78 Anemia: Condição na qual o número de células vermelhas do sangue está abaixo do considerado normal para a idade, resultando em menor oxigenação para as células do organismo.
79 Células Sanguíneas: Células encontradas no líquido corpóreo circulando por toda parte do SISTEMA CARDIOVASCULAR.

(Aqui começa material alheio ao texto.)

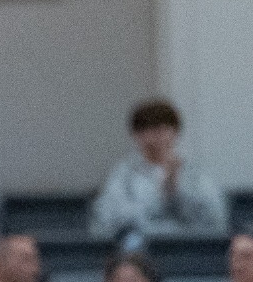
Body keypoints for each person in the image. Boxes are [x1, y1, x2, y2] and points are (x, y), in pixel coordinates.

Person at [87, 98, 227, 240]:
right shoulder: (123, 175)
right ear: (135, 135)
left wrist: (177, 191)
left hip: (186, 248)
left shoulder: (194, 174)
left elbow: (214, 221)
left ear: (175, 132)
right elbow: (108, 221)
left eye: (160, 130)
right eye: (144, 130)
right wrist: (159, 197)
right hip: (139, 250)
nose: (152, 138)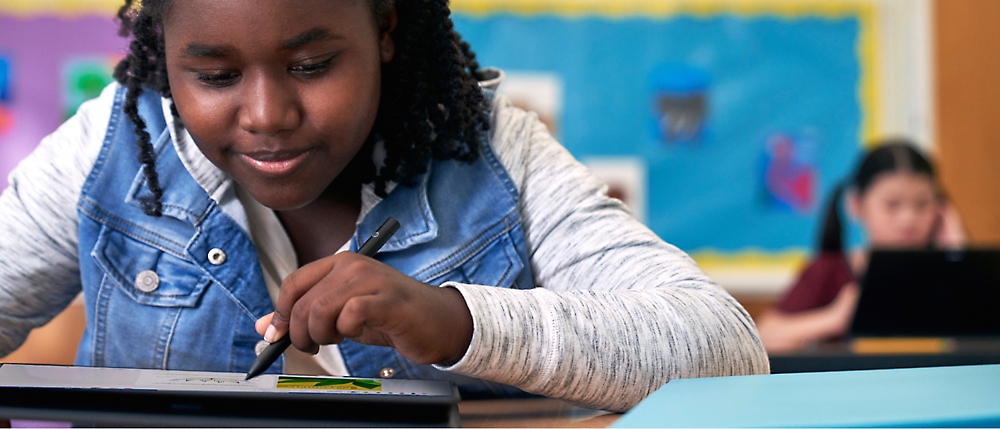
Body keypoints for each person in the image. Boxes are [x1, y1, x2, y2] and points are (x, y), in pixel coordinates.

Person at [0, 0, 768, 412]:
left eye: (312, 64)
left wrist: (454, 321)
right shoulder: (114, 143)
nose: (266, 113)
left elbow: (724, 351)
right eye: (214, 74)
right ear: (164, 55)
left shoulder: (494, 149)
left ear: (387, 29)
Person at [756, 139, 965, 353]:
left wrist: (958, 258)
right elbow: (764, 336)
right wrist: (834, 319)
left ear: (940, 209)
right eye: (892, 204)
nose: (908, 219)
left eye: (922, 204)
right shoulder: (830, 270)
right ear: (856, 204)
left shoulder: (952, 276)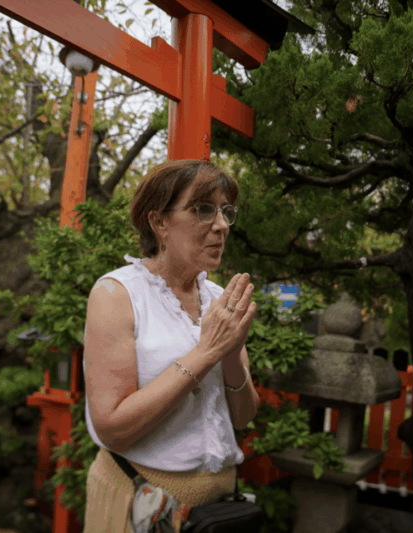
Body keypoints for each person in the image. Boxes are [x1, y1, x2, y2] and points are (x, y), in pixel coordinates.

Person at [82, 159, 260, 533]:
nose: (222, 225)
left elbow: (243, 417)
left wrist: (230, 354)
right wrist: (206, 352)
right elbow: (112, 427)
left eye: (227, 212)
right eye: (204, 210)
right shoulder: (118, 294)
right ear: (159, 221)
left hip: (217, 509)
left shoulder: (217, 299)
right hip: (141, 503)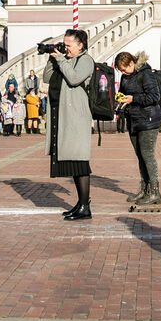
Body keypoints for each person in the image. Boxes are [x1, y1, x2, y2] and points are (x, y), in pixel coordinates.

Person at [44, 29, 94, 220]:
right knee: (71, 161)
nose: (65, 49)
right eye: (63, 45)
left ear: (80, 45)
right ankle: (81, 203)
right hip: (62, 116)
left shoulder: (86, 60)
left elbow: (73, 78)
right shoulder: (64, 59)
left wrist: (62, 60)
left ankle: (85, 206)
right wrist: (52, 58)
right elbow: (47, 78)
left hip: (76, 117)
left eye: (68, 45)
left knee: (79, 160)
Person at [114, 51, 161, 205]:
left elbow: (154, 96)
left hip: (148, 119)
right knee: (140, 155)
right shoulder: (125, 77)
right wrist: (120, 98)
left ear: (131, 63)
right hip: (133, 119)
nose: (123, 73)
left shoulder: (146, 74)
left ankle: (155, 192)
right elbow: (124, 92)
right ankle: (145, 189)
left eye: (124, 69)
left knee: (147, 154)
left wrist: (133, 98)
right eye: (120, 70)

80 Medula Óssea: Tecido mole que preenche as cavidades dos ossos. A medula óssea apresenta-se de dois tipos, amarela e vermelha. A medula amarela é encontrada em cavidades grandes de ossos grandes e consiste em sua grande maioria de células adiposas e umas poucas células sangüíneas primitivas. A medula vermelha é um tecido hematopoiético e é o sítio de produção de eritrócitos e leucócitos granulares. A medula óssea é constituída de um rede, em forma de treliça, de tecido conjuntivo, contendo fibras ramificadas e preenchida por células medulares.
81 Pancitopenia: É a diminuição global de elementos celulares do sangue (glóbulos brancos, vermelhos e plaquetas).
82 Inflamação: Conjunto de processos que se desenvolvem em um tecido em resposta a uma agressão externa. Incluem fenômenos vasculares como vasodilatação, edema, desencadeamento da resposta imunológica, ativação do sistema de coagulação, etc.Quando se produz em um tecido superficial (pele, tecido celular subcutâneo) pode apresentar tumefação, aumento da temperatura local, coloração avermelhada e dor (tétrade de Celso, o cientista que primeiro descreveu as características clínicas da inflamação).
83 Hepatite: Inflamação do fígado, caracterizada por coloração amarela da pele e mucosas (icterícia), dor na região superior direita do abdome, cansaço generalizado, aumento do tamanho do fígado, etc. Pode ser produzida por múltiplas causas como infecções virais, toxicidade por drogas, doenças imunológicas, etc.
84 Olhos:
85 Vasos Sanguíneos: Qualquer vaso tubular que transporta o sangue (artérias, arteríolas, capilares, vênulas e veias).
86 Face: Parte anterior da cabeça que inclui a pele, os músculos e as estruturas da fronte, olhos, nariz, boca, bochechas e mandíbula.
87 Vitamina: Compostos presentes em pequenas quantidades nos diversos alimentos e nutrientes e que são indispensáveis para o desenvolvimento dos processos biológicos normais.